What can you do once the Expensify MCP is connected to Claude Code?
With Expensify connected, Claude Code can:
- Export and filter reports: pull submitted, approved, or reimbursed expense reports filtered by policy, date range, or employee, without exporting a CSV from the Expensify UI
- Create expenses: add new expense line items to existing reports directly from the terminal, useful when an agent needs to log charges captured in another system
- Submit and update reports: create new expense reports and change their approval status as part of a larger automated workflow
- Export card transactions: retrieve corporate card charges across domains for a billing period, useful for reconciliation against the general ledger
- Read and manage policies: query expense policies to check category and tag configurations, or update them when organizational spend rules change
- Audit policy compliance: identify individual expenses that fall outside category limits or approval thresholds before they advance in the approval chain
Why use Merge Agent Handler vs. a self-hosted Expensify MCP server?

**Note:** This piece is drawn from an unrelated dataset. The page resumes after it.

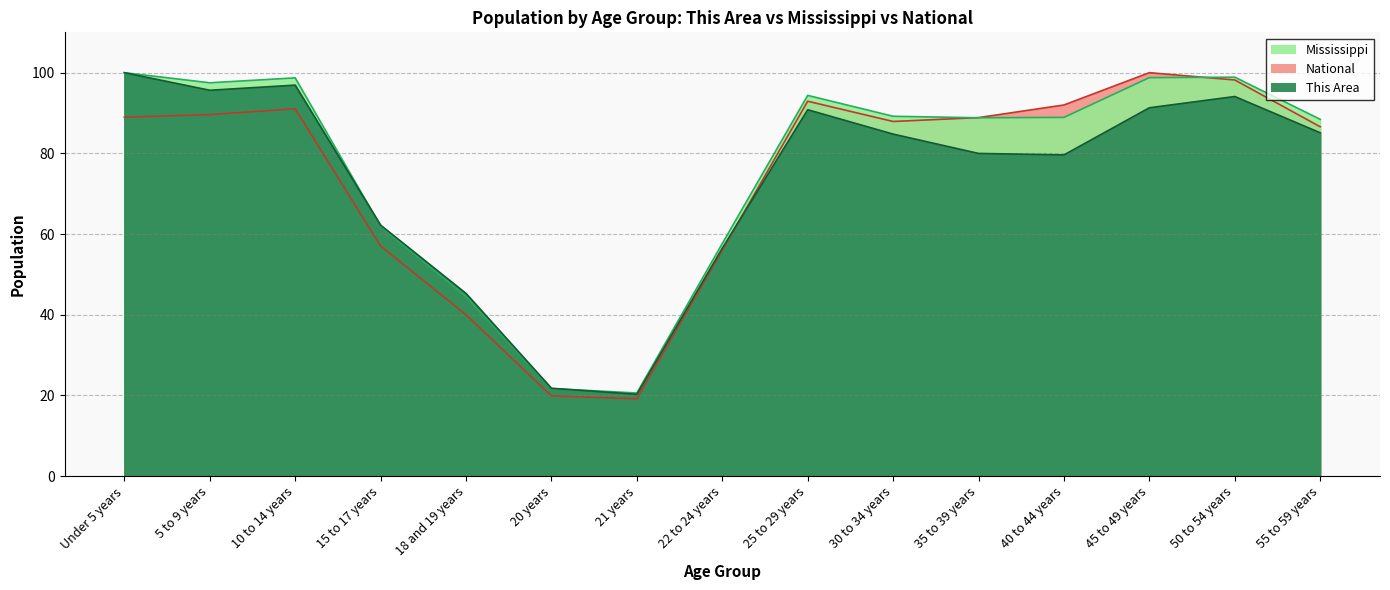

What is the lowest value of the National series?

19.2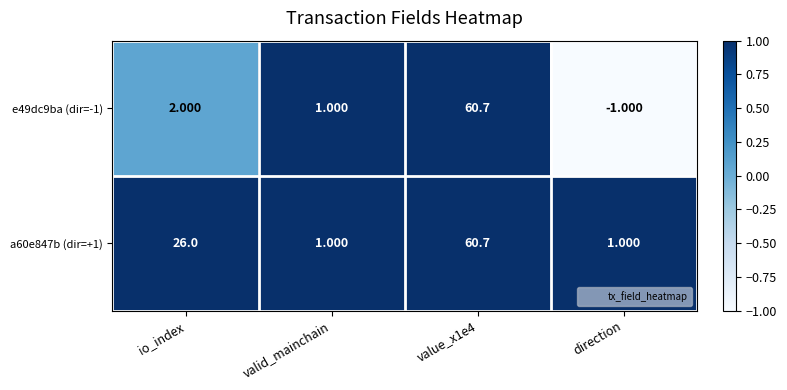

Where is e49dc9ba (dir=-1) nearest to the value 29?

io_index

You can build a self-hosted MCP server on top of Expensify's partner API. For a developer with a single policy and a narrow use case, the setup is manageable: obtain partner credentials, write tool schemas for the endpoints you need, and wire them to Claude Code.

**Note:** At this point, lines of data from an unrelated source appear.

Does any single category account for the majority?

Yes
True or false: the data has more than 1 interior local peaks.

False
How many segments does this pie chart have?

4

The problem is that Expensify's partner API requires request signing with a partner user token and password pair, and those credentials carry broad access across your organization's policies. A self-hosted setup also offers no tool-level controls: if an agent can call export_reports, nothing prevents it from calling create_policy or update_employees unless you build those restrictions into the server yourself.
At team scale, the credential problem compounds. Expensify doesn't offer scoped API tokens, so every agent that connects shares the same partner credentials. There's no central audit trail of what was queried or exported, and no built-in way to limit a read-only reconciliation agent from reaching write endpoints.

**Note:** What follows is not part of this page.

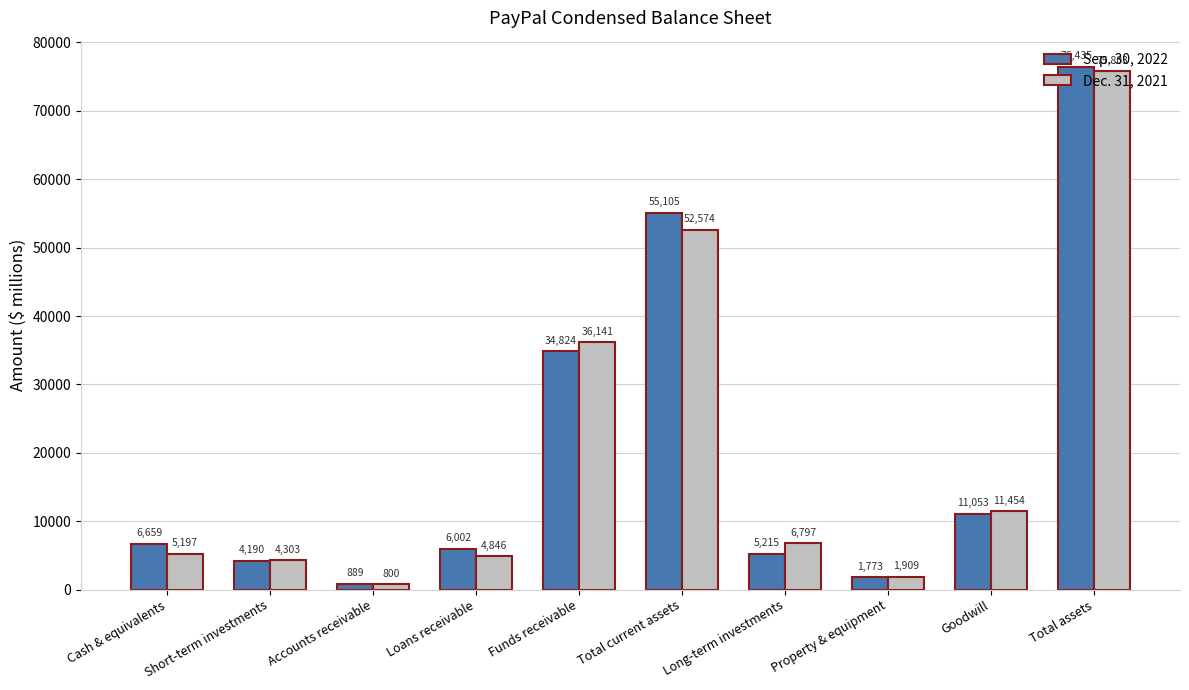

What is the difference between the Sep. 30, 2022 values at Funds receivable and Long-term investments?

29609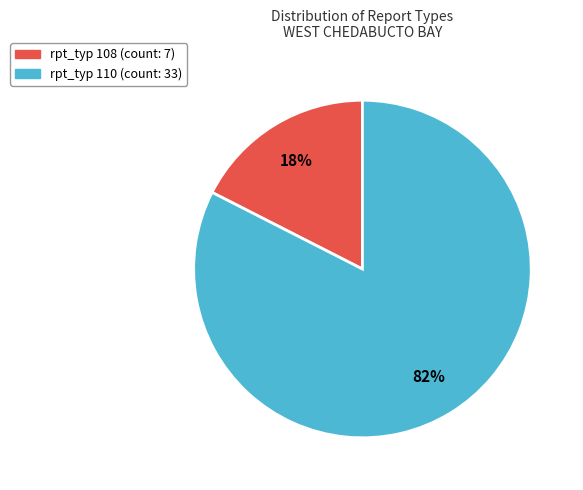

Is there any slice that represents more than half of the pie?

Yes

Merge Agent Handler adds a control layer at the tool level.
You define exactly which Expensify tools are exposed, so, for example, an agent built for report exporting can never get access to policy management or employee update tools. Every tool call is also logged with the timestamp, tool name, inputs, and response metadata.
Why connect Expensify to Claude Code?
Expensify holds the operational record of your organization's spend: submitted reports, approval status, corporate card charges, and the policies governing all of it. Finance and engineering teams that need to build on that data, whether to automate reconciliation, enforce compliance, or generate stakeholder summaries, currently have to get it out via exports or direct API calls.
With the Expensify MCP connected, Claude Code can retrieve and filter expense data, create reports, and surface policy violations without leaving the terminal.
This matters most when Expensify data needs to feed a downstream action: flagging an out-of-policy charge before it reaches an approver, generating a weekly cost-center summary for the CFO, or automatically creating an expense record when a receipt lands in another system.